1. Are the minutes ready for approval?
The minutes (a record of actions which were taken at a meeting) always need to be approved. Minutes are typically drafted by a secretary or designated staff member and then shared with the group for approval. Since this approval step often happens at the subsequent meeting, make sure your last meeting’s minutes are ready to go—drafted and formatted for the Chair to share. Add this action to your meeting agenda.
2. Are the financial reports ready for approval?
Check with the treasurer or individual responsible to prepare the organization’s financial reports for each meeting. Is everything accounted for, totaled, summarized in proper form, ready to be printed, distributed, and/or shared on a screen? Contact individuals responsible for your organization’s finances to make sure this piece of the meeting is ready to go or is in process. And add “Financial Report” or “Treasurer’s Report” to the agenda.
3. Are any special groups scheduled to report? Will they propose any action(s)?
Many meetings include reports from subgroups, committees, task forces, etc. Take a look back at the minutes from recent meetings to check on business delegated to these smaller groups. If any are expected to report back, check in with them to be sure they will have that report ready by the time of the meeting. And ask whether any new actions will be proposed. Add both reports and actions to the agenda.
4. Are there any non-controversial items which can be grouped into a consent agenda?
Many groups are unfamiliar with the consent agenda—but it’s an amazing way to efficiently manage the stuff that just takes up time and that no one has any strong, differing opinions about. Gather any items which you believe are non-controversial and lump them into one vote. List them in the agenda under the heading “Consent Agenda.” Don’t worry—items can be removed from the consent agenda easily during the meeting if someone feels that’s needful. But if everyone agrees with the consent agenda list, a bunch of business can be taken care of in one vote. Let’s hear it for productivity! (Read more here on this approach.)
5. Were any items left on the agenda at the adjournment of the last meeting? Were any items postponed specifically to this meeting?
What happened at the previous meeting that still needs to be wrapped up? Again—the minutes will help. Refer back to the record of the last meeting and to the last meeting’s agenda to check for any unfinished business, things that were on the agenda but didn’t happen, or items that were postponed specifically to be discussed and/or voted on at this next meeting. Make sure these things get transferred from the last agenda to this one.
6. Are any subjects considered standard agenda items per the governing documents?
Often, an organization’s bylaws will specify regular events and the annual timing for these items of business—such as, “Elections of officers shall be held in November each year,” or “The budget will be approved by the membership at the March meeting.” Add any of these standard pieces to the agenda if applicable for your next meeting.
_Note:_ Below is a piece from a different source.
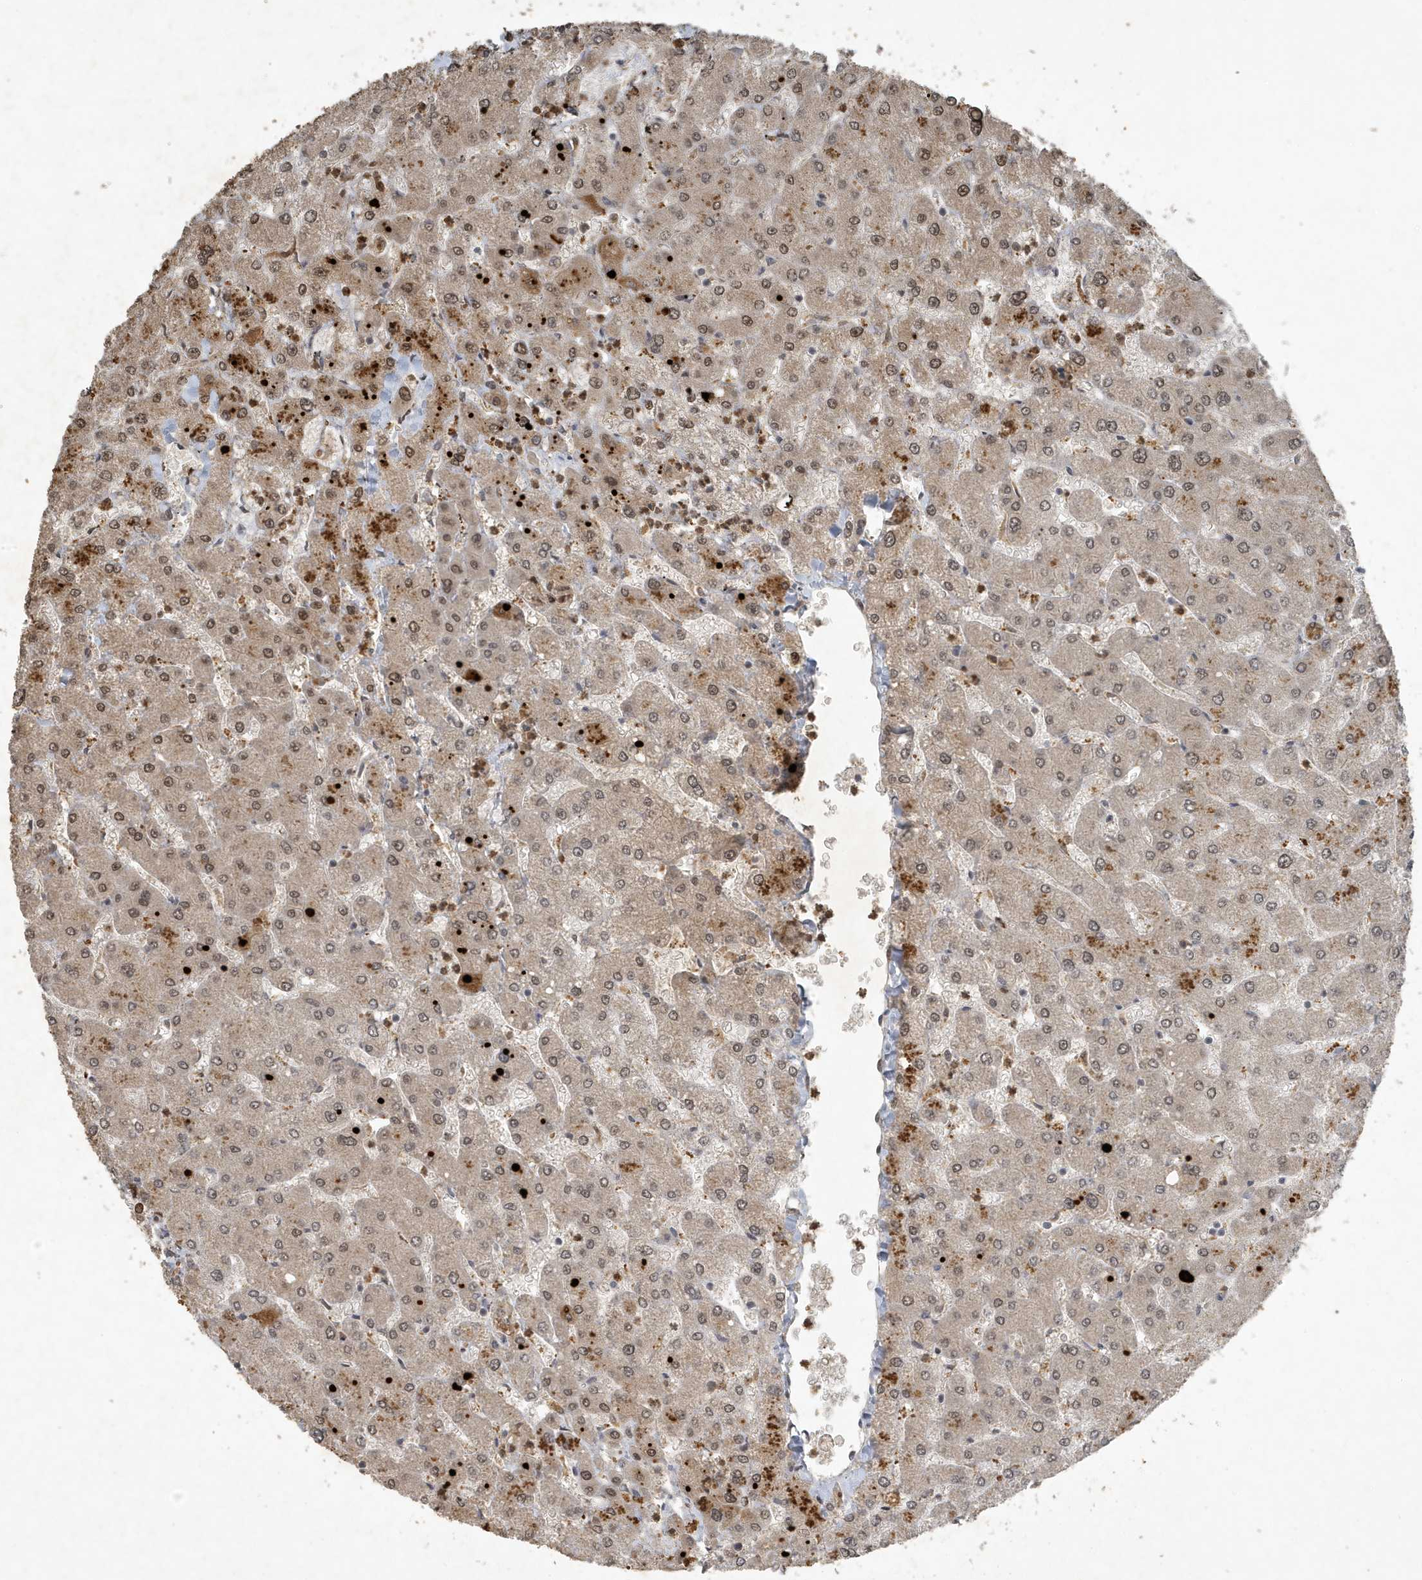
{"staining": {"intensity": "moderate", "quantity": ">75%", "location": "cytoplasmic/membranous,nuclear"}, "tissue": "liver", "cell_type": "Cholangiocytes", "image_type": "normal", "snomed": [{"axis": "morphology", "description": "Normal tissue, NOS"}, {"axis": "topography", "description": "Liver"}], "caption": "Immunohistochemistry (IHC) micrograph of normal liver: human liver stained using immunohistochemistry (IHC) reveals medium levels of moderate protein expression localized specifically in the cytoplasmic/membranous,nuclear of cholangiocytes, appearing as a cytoplasmic/membranous,nuclear brown color.", "gene": "HSPA1A", "patient": {"sex": "male", "age": 55}}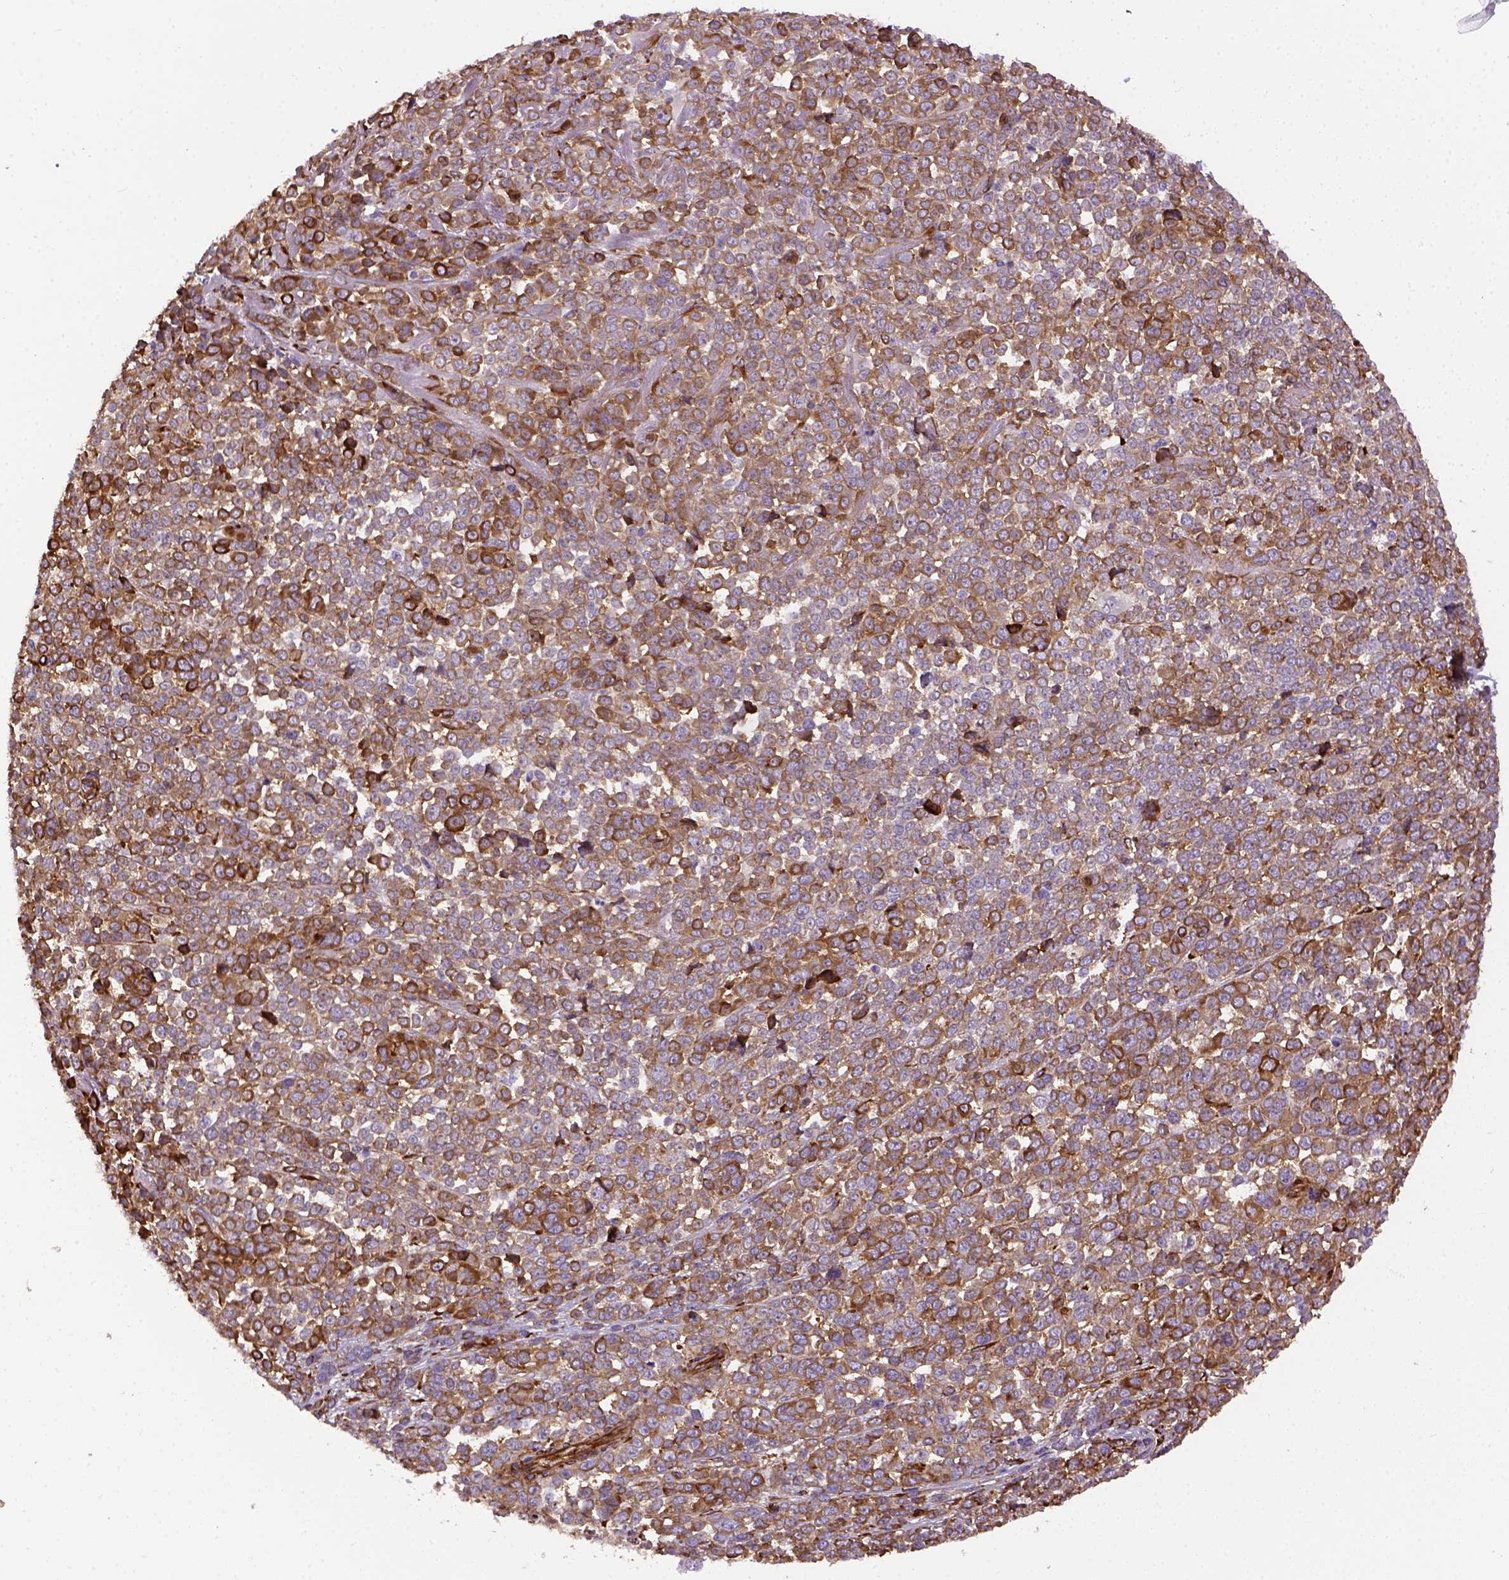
{"staining": {"intensity": "moderate", "quantity": ">75%", "location": "cytoplasmic/membranous"}, "tissue": "melanoma", "cell_type": "Tumor cells", "image_type": "cancer", "snomed": [{"axis": "morphology", "description": "Malignant melanoma, NOS"}, {"axis": "topography", "description": "Skin"}], "caption": "This photomicrograph reveals immunohistochemistry staining of human melanoma, with medium moderate cytoplasmic/membranous staining in approximately >75% of tumor cells.", "gene": "KAZN", "patient": {"sex": "female", "age": 95}}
7. What can you do to further the progress of the organization at this meeting? Have you set specific goals and objectives for the meeting?
So, yes—these are bigger thoughts, related to the mission of your group or the purpose of the meeting. But they’re always good to revisit as you prepare an agenda. What is the reason your organization exists? What goals does the group have for this year, or for this meeting? Is there anything that should be considered in this next meeting specifically related to accomplishing these objectives? What steps can be taken next to make sure your mission as a group is being fulfilled? Spend some time thinking about these, and add relevant discussions or actions to the agenda.
8. Are there any subjects that you are purposely avoiding?
And finally, a little reminder to confront your fears. Elephants in the room never walk out the door—they park until you deal with them. A valuable first step as a leader for your organization is to identify and acknowledge those topics as you prepare for the meeting. Don’t ignore them! Then, once you know what these issues are, make a plan to move the ball forward on them at some level in this next meeting. It could mean adding the item(s)/topic(s) to the agenda explicitly, or not—but do something to bring them up again. Progress, not stagnancy, is an important part of a well-run organization.